Your investment in curating files like CLAUDE.md, or procedures as in (7) and scripts (11), is the same as investing in your developer tooling. Would you code without a linter or formatter? Without a language server to correct you and give feedback? Or a type checker? You could, but most would agree that it's not as easy, nor productive.

2. Use the commands

A few useful ones:

  • Plan mode (shift+tab). I find that this increases the reliability of CC. It becomes more capable of seeing a task to completion.

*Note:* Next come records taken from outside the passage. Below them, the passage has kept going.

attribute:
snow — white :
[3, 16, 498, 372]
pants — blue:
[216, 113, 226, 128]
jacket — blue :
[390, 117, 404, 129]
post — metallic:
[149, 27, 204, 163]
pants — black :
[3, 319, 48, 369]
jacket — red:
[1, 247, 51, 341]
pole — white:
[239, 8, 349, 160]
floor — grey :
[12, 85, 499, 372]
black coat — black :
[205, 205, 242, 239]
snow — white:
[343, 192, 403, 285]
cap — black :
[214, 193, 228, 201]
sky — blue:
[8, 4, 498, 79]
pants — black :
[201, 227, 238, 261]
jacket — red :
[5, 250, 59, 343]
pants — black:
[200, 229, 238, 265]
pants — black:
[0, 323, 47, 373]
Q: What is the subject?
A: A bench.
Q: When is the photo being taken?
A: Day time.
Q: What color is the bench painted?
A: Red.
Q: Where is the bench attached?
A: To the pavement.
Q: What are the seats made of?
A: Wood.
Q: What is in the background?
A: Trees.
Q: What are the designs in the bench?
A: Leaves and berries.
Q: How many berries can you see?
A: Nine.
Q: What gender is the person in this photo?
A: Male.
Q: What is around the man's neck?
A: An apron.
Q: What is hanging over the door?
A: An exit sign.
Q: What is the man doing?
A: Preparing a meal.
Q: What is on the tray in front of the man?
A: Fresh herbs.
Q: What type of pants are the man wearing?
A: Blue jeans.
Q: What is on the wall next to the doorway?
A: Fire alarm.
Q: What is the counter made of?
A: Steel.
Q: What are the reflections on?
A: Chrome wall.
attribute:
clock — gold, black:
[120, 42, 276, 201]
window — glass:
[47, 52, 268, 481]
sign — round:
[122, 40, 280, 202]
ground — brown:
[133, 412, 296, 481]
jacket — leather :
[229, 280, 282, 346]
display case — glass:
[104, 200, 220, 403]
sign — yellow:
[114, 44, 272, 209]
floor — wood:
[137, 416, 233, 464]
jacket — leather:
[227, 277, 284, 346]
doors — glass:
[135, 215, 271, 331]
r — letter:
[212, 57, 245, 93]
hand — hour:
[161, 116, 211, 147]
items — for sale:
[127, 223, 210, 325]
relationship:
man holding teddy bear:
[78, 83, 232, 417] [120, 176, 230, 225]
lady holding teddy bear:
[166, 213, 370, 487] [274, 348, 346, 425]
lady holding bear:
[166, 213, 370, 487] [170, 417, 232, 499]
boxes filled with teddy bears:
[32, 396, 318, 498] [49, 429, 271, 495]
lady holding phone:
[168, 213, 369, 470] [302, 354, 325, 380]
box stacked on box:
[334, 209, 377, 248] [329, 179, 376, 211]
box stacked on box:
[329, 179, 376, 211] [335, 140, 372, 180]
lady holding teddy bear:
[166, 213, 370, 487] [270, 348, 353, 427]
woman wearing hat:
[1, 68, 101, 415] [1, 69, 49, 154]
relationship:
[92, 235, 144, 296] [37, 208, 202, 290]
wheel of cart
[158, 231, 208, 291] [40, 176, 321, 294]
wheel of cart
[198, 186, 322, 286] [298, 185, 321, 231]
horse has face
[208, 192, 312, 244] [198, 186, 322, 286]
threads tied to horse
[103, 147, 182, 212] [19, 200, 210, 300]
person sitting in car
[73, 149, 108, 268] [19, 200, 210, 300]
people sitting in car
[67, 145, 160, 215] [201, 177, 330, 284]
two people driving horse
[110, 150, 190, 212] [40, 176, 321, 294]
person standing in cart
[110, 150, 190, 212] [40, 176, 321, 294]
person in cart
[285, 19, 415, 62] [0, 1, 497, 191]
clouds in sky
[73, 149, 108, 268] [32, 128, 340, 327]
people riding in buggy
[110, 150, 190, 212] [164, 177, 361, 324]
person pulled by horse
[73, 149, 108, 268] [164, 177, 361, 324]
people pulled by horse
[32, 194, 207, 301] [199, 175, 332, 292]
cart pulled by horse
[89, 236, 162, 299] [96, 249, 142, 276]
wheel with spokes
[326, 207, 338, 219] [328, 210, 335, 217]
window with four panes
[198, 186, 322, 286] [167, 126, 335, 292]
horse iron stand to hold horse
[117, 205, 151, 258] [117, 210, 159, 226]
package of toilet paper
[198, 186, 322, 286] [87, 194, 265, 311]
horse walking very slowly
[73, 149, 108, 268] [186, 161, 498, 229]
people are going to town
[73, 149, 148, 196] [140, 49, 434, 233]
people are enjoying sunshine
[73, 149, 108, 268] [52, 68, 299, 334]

  • Verbose mode (CTRL+R) to see the full context Claude is seeing

  • Bash mode (! prefix) to run a command and add output as context for the next turn

  • Escape to interrupt and double escape to jump back in the conversation history

3. Run multiple instances in parallel

Frontend + backend at the same time is a great approach. Have one instance build the frontend with placeholder/mocked API & iterate on design while another agent codes the backend.

You can use Git worktrees to work on the same codebase with multiple agents. It's honestly more of a pain than gain when you have to spin up multiple Docker Compose environments, so just use a single Claude instance in that kind of project. Or just don't have multiple instances of the project running at the same time.

4. Use subagents

Just ask Claude Code to do so.

A common and useful pattern is to use multiple subagents to approach a problem from multiple angles simultaneously, then have the main agent compare notes and find the best solution with you.

5. Use visuals

Use screenshots (just drag them in). Claude Code is excellent at understanding visual information and can help debug UI issues or replicate designs.

6. Choose Claude 4 Opus

Especially if you're on a higher tier. Why not use the best model available?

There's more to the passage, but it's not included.